Wednesday, May 18, 2011

Working With Kids Under Your Feet

I wonder why I fight working with my kids under my feet, and after thinking about it today I am going to stop it.

It is difficult. I sweep the kitchen floor, they mess up the pile. I mop the kitchen floor, they get it muddy. I vacuum the living room, they destroy the playroom. I spend most of my days cleaning, organizing, or sweeping. It stinks, but the alternative to a disastrous house is stinkier.
Not my house-way too neat to be here.


It is part of my life and my kids' daily routine, their mom keeping the house picked up. Aside from daily tidings, I also have the yucky bathrooms and laundry-type-ish-larger-projects. Outside, I clear out leaves from under the deck, scrape cobwebs, and sort the recycling. It is not glamorous, but unless you have hired help, you do it too.

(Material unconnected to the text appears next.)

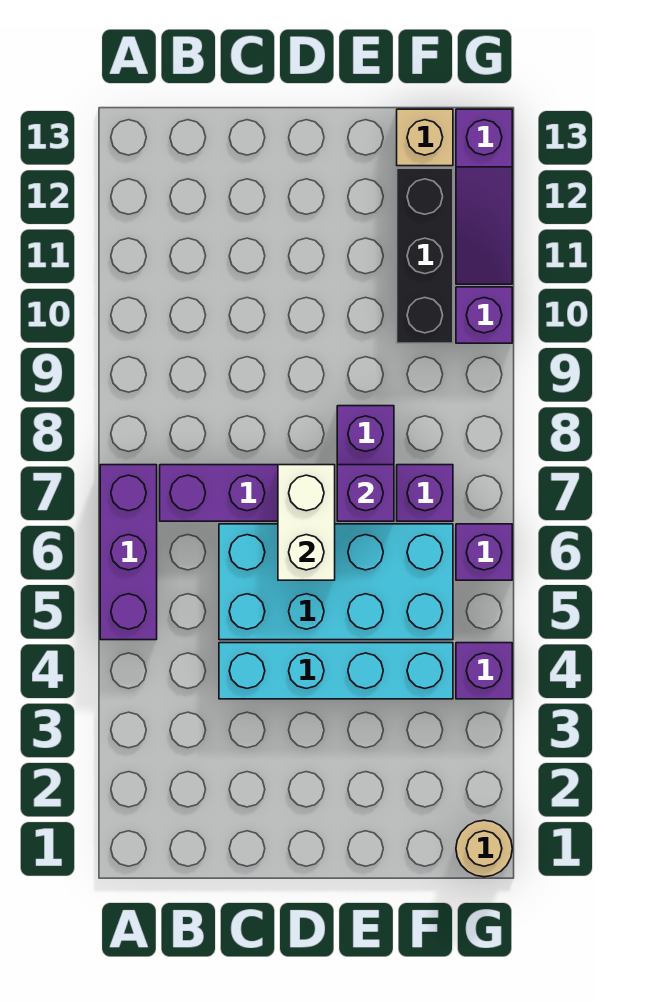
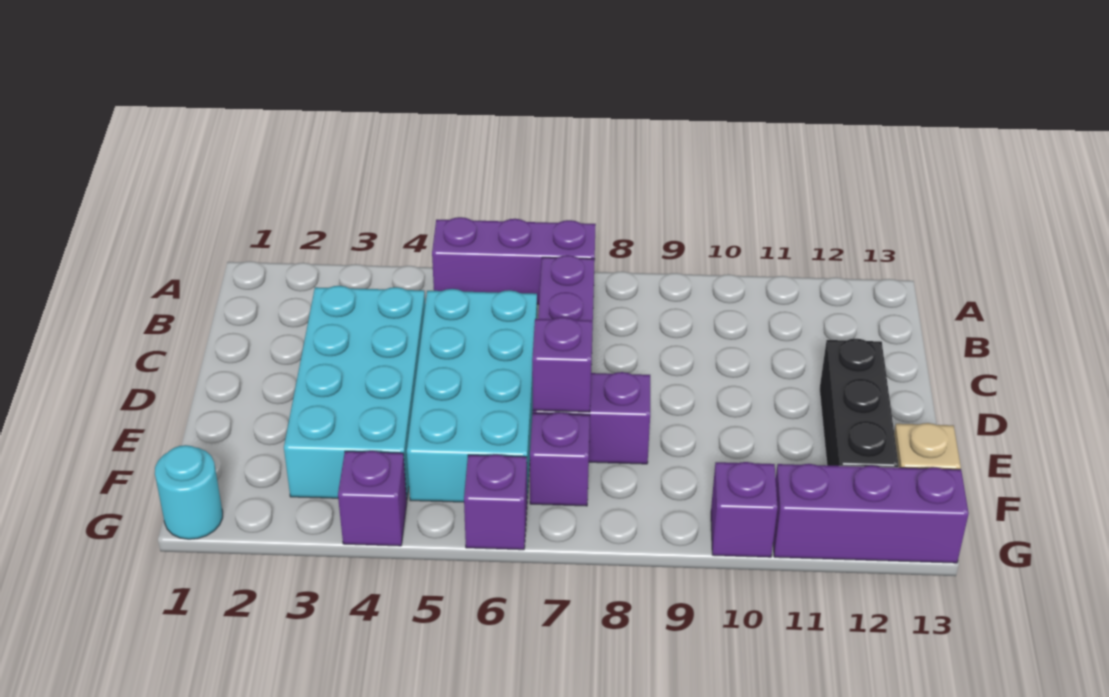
cyan brick C4:F4 level 1 -> cyan brick C3:F4 level 1
white brick D6:D7 level 2 -> none
black brick F10:F12 level 1 -> black brick D12:F12 level 1
tan round brick G1 level 1 -> cyan round brick G1 level 1
purple slope G11:G13 level 1 top 13 -> purple brick G11:G13 level 1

Once upon a time, I thought that I needed to keep the kids away while I did these chores. Then the house got messier; as they got bigger, so did their messes. They stopped taking naps. I was going to have to clean into the night. I wanted to read to them during the day. Play board games. Anything but clean with them. It became inevitable that I would need to clean with my kids under my feet.

And that is ok because I can teach them while I sweep, just in different ways from the board games and books. Cleaning with my children under my feet teaches them:

1. Cleaning is real life. Real life is hard and you have to clean up the messes in it. The kids see me sweat when I sweep, and see me figure out how to get marker off the couch: problem-solving skills.

2. The kids help clean. I believe kids should have freedom from adult responsibilities, but they need to know how to clean up after themselves. Ty can pick up his cars and Za can pick up her plastic slinky collection. It's a balance thing.

3. My behavior is an example for my kids. This is a given with parenting, all of the time, but it really trickles down to small tasks like cleaning too. Getting frustrated with menial activities is a poor examples. Shipping them off to the couch when I want to vacuum a small spot, another poor example. Working together - someone getting the dustpan while another wipes the table? Ahhh, teachable mommy moment.

Cleaning and scrubbing the house is an everyday part of life, and I am now going to do it with my children under my feet.